EXERCISE: Revise the records below by changing each "common name" to "vernacular name", leaving every other part as it is.

EXERCISE INPUT:
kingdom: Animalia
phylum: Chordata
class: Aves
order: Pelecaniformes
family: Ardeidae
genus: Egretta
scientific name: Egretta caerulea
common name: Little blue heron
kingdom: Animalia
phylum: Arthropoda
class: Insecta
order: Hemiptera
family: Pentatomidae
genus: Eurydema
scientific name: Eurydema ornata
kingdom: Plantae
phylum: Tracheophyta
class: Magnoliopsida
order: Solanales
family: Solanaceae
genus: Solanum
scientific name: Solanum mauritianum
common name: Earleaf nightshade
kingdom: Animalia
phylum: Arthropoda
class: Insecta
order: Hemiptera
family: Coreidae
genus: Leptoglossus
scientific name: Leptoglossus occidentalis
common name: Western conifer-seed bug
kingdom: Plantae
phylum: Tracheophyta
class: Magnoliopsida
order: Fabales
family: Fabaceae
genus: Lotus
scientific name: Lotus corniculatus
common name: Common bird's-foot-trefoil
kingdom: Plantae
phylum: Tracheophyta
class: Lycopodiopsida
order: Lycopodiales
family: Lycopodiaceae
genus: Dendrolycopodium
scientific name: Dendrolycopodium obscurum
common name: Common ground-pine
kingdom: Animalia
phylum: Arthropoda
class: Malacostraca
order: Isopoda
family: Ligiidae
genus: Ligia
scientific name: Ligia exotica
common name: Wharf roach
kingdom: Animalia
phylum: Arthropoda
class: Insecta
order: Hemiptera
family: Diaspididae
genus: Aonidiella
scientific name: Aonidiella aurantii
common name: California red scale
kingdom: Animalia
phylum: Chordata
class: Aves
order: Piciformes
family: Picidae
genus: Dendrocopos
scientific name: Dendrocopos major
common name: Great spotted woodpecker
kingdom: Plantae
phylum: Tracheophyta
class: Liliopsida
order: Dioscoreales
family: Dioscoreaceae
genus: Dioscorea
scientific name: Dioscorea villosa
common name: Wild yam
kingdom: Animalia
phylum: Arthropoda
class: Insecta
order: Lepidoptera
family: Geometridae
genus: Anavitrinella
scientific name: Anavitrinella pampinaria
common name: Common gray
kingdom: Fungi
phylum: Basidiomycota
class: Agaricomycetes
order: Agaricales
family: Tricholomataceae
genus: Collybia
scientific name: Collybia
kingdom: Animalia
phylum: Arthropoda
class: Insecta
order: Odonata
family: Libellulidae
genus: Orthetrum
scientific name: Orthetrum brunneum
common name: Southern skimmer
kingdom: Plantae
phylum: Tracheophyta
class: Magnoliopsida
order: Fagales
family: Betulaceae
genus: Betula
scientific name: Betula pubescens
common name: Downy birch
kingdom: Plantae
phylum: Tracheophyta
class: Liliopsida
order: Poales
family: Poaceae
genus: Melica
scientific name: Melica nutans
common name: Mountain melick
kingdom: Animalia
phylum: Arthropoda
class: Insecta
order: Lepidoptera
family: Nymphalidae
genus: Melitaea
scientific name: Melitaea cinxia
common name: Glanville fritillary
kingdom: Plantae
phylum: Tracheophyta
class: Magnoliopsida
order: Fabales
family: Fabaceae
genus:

EXERCISE RESPONSE:
kingdom: Animalia
phylum: Chordata
class: Aves
order: Pelecaniformes
family: Ardeidae
genus: Egretta
scientific name: Egretta caerulea
vernacular name: Little blue heron
kingdom: Animalia
phylum: Arthropoda
class: Insecta
order: Hemiptera
family: Pentatomidae
genus: Eurydema
scientific name: Eurydema ornata
kingdom: Plantae
phylum: Tracheophyta
class: Magnoliopsida
order: Solanales
family: Solanaceae
genus: Solanum
scientific name: Solanum mauritianum
vernacular name: Earleaf nightshade
kingdom: Animalia
phylum: Arthropoda
class: Insecta
order: Hemiptera
family: Coreidae
genus: Leptoglossus
scientific name: Leptoglossus occidentalis
vernacular name: Western conifer-seed bug
kingdom: Plantae
phylum: Tracheophyta
class: Magnoliopsida
order: Fabales
family: Fabaceae
genus: Lotus
scientific name: Lotus corniculatus
vernacular name: Common bird's-foot-trefoil
kingdom: Plantae
phylum: Tracheophyta
class: Lycopodiopsida
order: Lycopodiales
family: Lycopodiaceae
genus: Dendrolycopodium
scientific name: Dendrolycopodium obscurum
vernacular name: Common ground-pine
kingdom: Animalia
phylum: Arthropoda
class: Malacostraca
order: Isopoda
family: Ligiidae
genus: Ligia
scientific name: Ligia exotica
vernacular name: Wharf roach
kingdom: Animalia
phylum: Arthropoda
class: Insecta
order: Hemiptera
family: Diaspididae
genus: Aonidiella
scientific name: Aonidiella aurantii
vernacular name: California red scale
kingdom: Animalia
phylum: Chordata
class: Aves
order: Piciformes
family: Picidae
genus: Dendrocopos
scientific name: Dendrocopos major
vernacular name: Great spotted woodpecker
kingdom: Plantae
phylum: Tracheophyta
class: Liliopsida
order: Dioscoreales
family: Dioscoreaceae
genus: Dioscorea
scientific name: Dioscorea villosa
vernacular name: Wild yam
kingdom: Animalia
phylum: Arthropoda
class: Insecta
order: Lepidoptera
family: Geometridae
genus: Anavitrinella
scientific name: Anavitrinella pampinaria
vernacular name: Common gray
kingdom: Fungi
phylum: Basidiomycota
class: Agaricomycetes
order: Agaricales
family: Tricholomataceae
genus: Collybia
scientific name: Collybia
kingdom: Animalia
phylum: Arthropoda
class: Insecta
order: Odonata
family: Libellulidae
genus: Orthetrum
scientific name: Orthetrum brunneum
vernacular name: Southern skimmer
kingdom: Plantae
phylum: Tracheophyta
class: Magnoliopsida
order: Fagales
family: Betulaceae
genus: Betula
scientific name: Betula pubescens
vernacular name: Downy birch
kingdom: Plantae
phylum: Tracheophyta
class: Liliopsida
order: Poales
family: Poaceae
genus: Melica
scientific name: Melica nutans
vernacular name: Mountain melick
kingdom: Animalia
phylum: Arthropoda
class: Insecta
order: Lepidoptera
family: Nymphalidae
genus: Melitaea
scientific name: Melitaea cinxia
vernacular name: Glanville fritillary
kingdom: Plantae
phylum: Tracheophyta
class: Magnoliopsida
order: Fabales
family: Fabaceae
genus:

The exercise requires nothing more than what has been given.